Я смотрю, как высыхающий песок тонкими ручейками стекает с плеч и груди Умы, постепенно обнажая ее лоснящуюся кожу. Во мне просыпается яростное желание, оно жжет меня изнутри, как солнце — мою кожу. Я касаюсь губами кожи Умы, она вздрагивает, но не отстраняется. Обвив длинными руками ноги, она кладет голову на колени и смотрит куда-то вдаль. Мои губы скользят от ее затылка вниз по нежной, блестящей коже, с которой серебряным дождем сыплется белый песок. Я весь дрожу, и Ума, подняв голову, тревожно спрашивает:

— Тебе холодно?

— Да… Нет. — Я сам не знаю, что со мной. Меня бьет нервная дрожь, дышать трудно.

— Что с тобой?

Ума внезапно вскакивает на ноги. Она быстро натягивает свою одежду, потом, как больному, помогает одеться мне.

— Идем, тебе надо отдохнуть в тени, идем же!

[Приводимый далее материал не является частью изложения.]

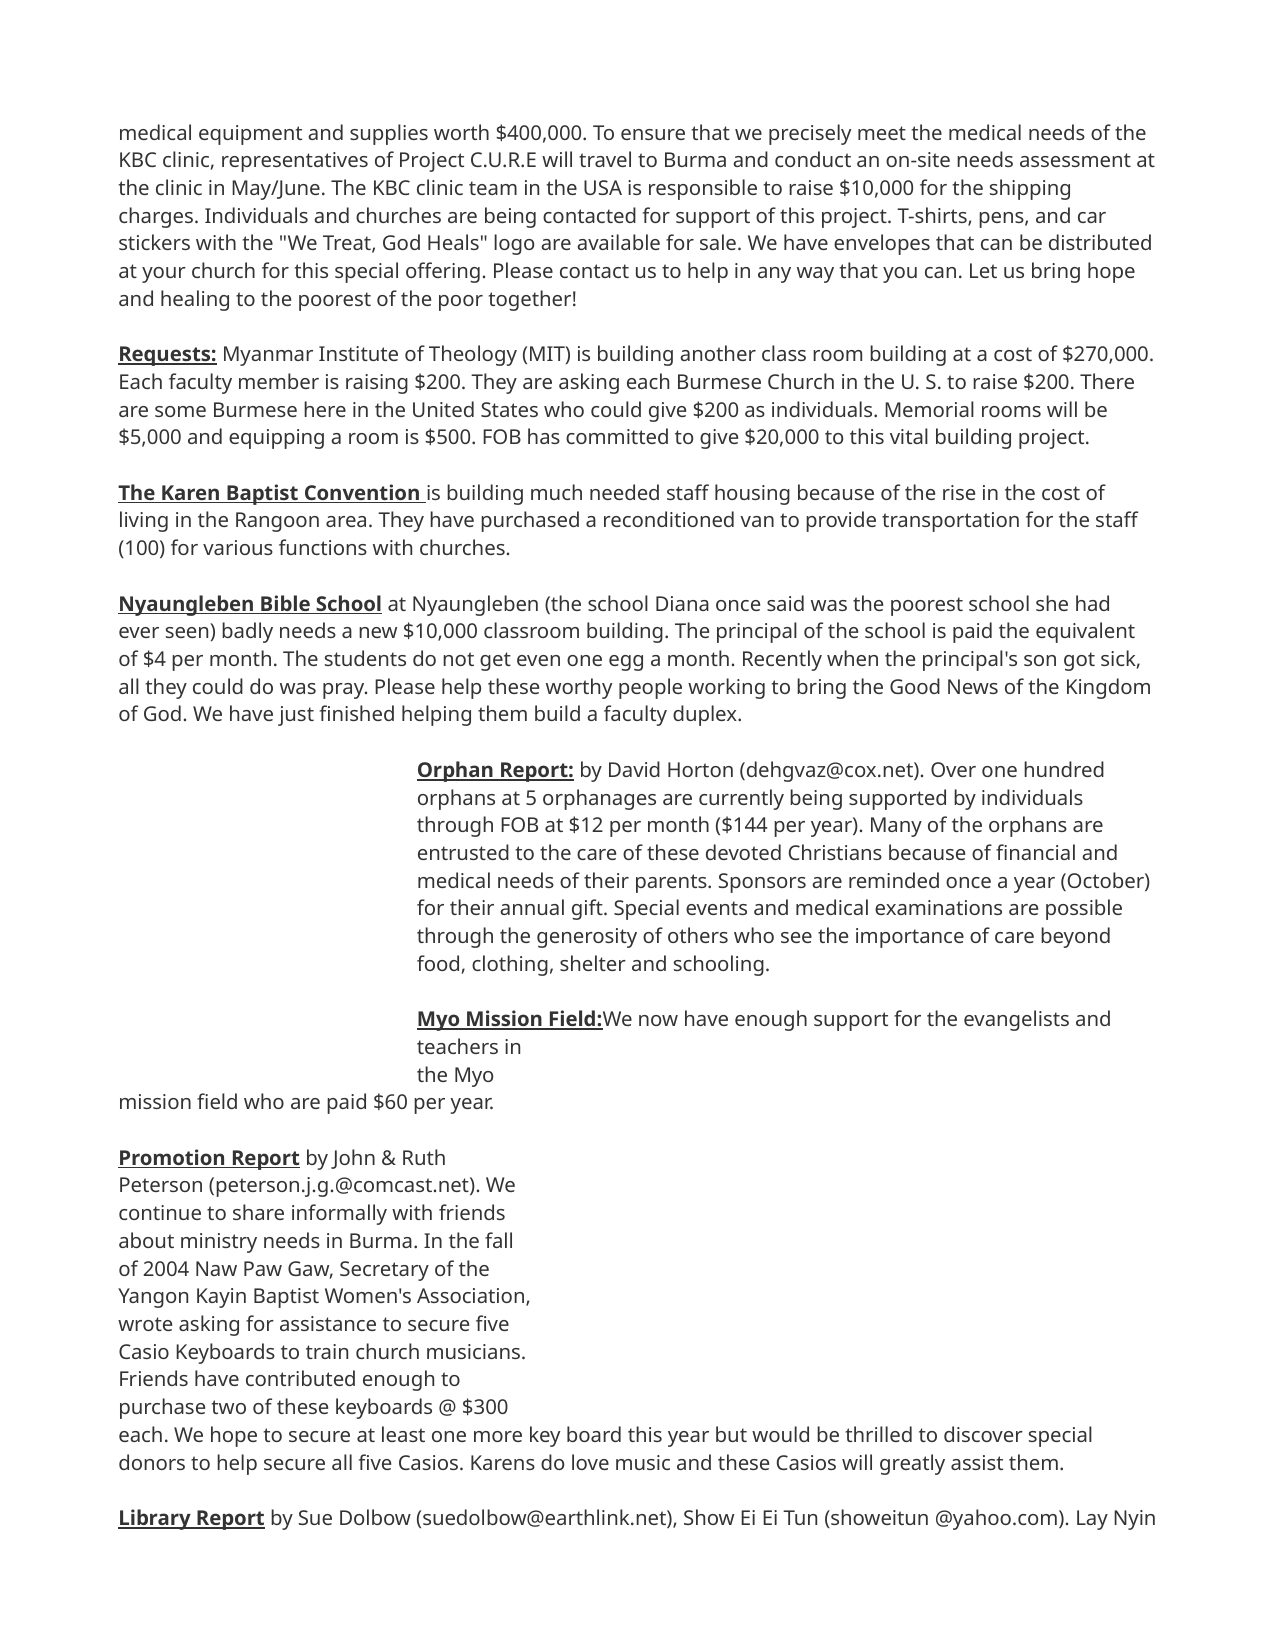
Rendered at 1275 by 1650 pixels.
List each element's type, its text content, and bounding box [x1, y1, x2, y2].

text medical equipment and supplies worth $400,000. To ensure that we precisely meet the medical needs of the KBC clinic, representatives of Project C.U.R.E will travel to Burma and conduct an on-site needs assessment at the clinic in May/June. The KBC clinic team in the USA is responsible to raise $10,000 for the shipping charges. Individuals and churches are being contacted for support of this project. T-shirts, pens, and car stickers with the "We Treat, God Heals" logo are available for sale. We have envelopes that can be distributed at your church for this special offering. Please contact us to help in any way that you can. Let us bring hope and healing to the poorest of the poor together! Requests: Myanmar Institute of Theology (MIT) is building another class room building at a cost of $270,000. Each faculty member is raising $200. They are asking each Burmese Church in the U. S. to raise $200. There are some Burmese here in the United States who could give $200 as individuals. Memorial rooms will be $5,000 and equipping a room is $500. FOB has committed to give $20,000 to this vital building project. The Karen Baptist Convention is building much needed staff housing because of the rise in the cost of living in the Rangoon area. They have purchased a reconditioned van to provide transportation for the staff (100) for various functions with churches. Nyaungleben Bible School at Nyaungleben (the school Diana once said was the poorest school she had ever seen) badly needs a new $10,000 classroom building. The principal of the school is paid the equivalent of $4 per month. The students do not get even one egg a month. Recently when the principal's son got sick, all they could do was pray. Please help these worthy people working to bring the Good News of the Kingdom of God. We have just finished helping them build a faculty duplex. Orphan Report: by David Horton (dehgvaz@cox.net). Over one hundred orphans at 5 orphanages are currently being supported by individuals through FOB at $12 per month ($144 per year). Many of the orphans are entrusted to the care of these devoted Christians because of financial and medical needs of their parents. Sponsors are reminded once a year (October) for their annual gift. Special events and medical examinations are possible through the generosity of others who see the importance of care beyond food, clothing, shelter and schooling. Myo Mission Field:We now have enough support for the evangelists and teachers in the Myo mission field who are paid $60 per year. Promotion Report by John & Ruth Peterson (peterson.j.g.@comcast.net). We continue to share informally with friends about ministry needs in Burma. In the fall of 2004 Naw Paw Gaw, Secretary of the Yangon Kayin Baptist Women's Association, wrote asking for assistance to secure five Casio Keyboards to train church musicians. Friends have contributed enough to purchase two of these keyboards @ $300 each. We hope to secure at least one more key board this year but would be thrilled to discover special donors to help secure all five Casios. Karens do love music and these Casios will greatly assist them. Library Report by Sue Dolbow (suedolbow@earthlink.net), Show Ei Ei Tun (showeitun @yahoo.com). Lay Nyin [118, 118, 1157, 1531]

Что это — жар, переутомление? У меня кружится голова. Я с трудом бреду за Умой через камыши. Она идет вся прямая, держа за жабры рыбину, на конце остроги флагами болтаются осьминоги.

Когда мы приходим в лагерь, я ложусь в палатке и закрываю глаза. Ума остается снаружи. Она разводит огонь, чтобы поджарить рыбу. Кроме того, она обжаривает на жаровне принесенные утром лепешки. Когда еда готова, она приносит мне ее в палатку и смотрит, как я ем, но сама ничего не берет. Жареная рыба — просто объеденье. Я ем руками, второпях, запивая холодной водой, за которой Ума сходила к истоку речки. Мне уже лучше. Завернувшись, несмотря на жару, в попону, я смотрю на Уму, на ее профиль, обращенный наружу — словно она кого-то поджидает. Начинается дождь; сначала мелкий, он падает потом крупными каплями. Ветер сотрясает над нами парусину, скрежещет ветками тамаринда.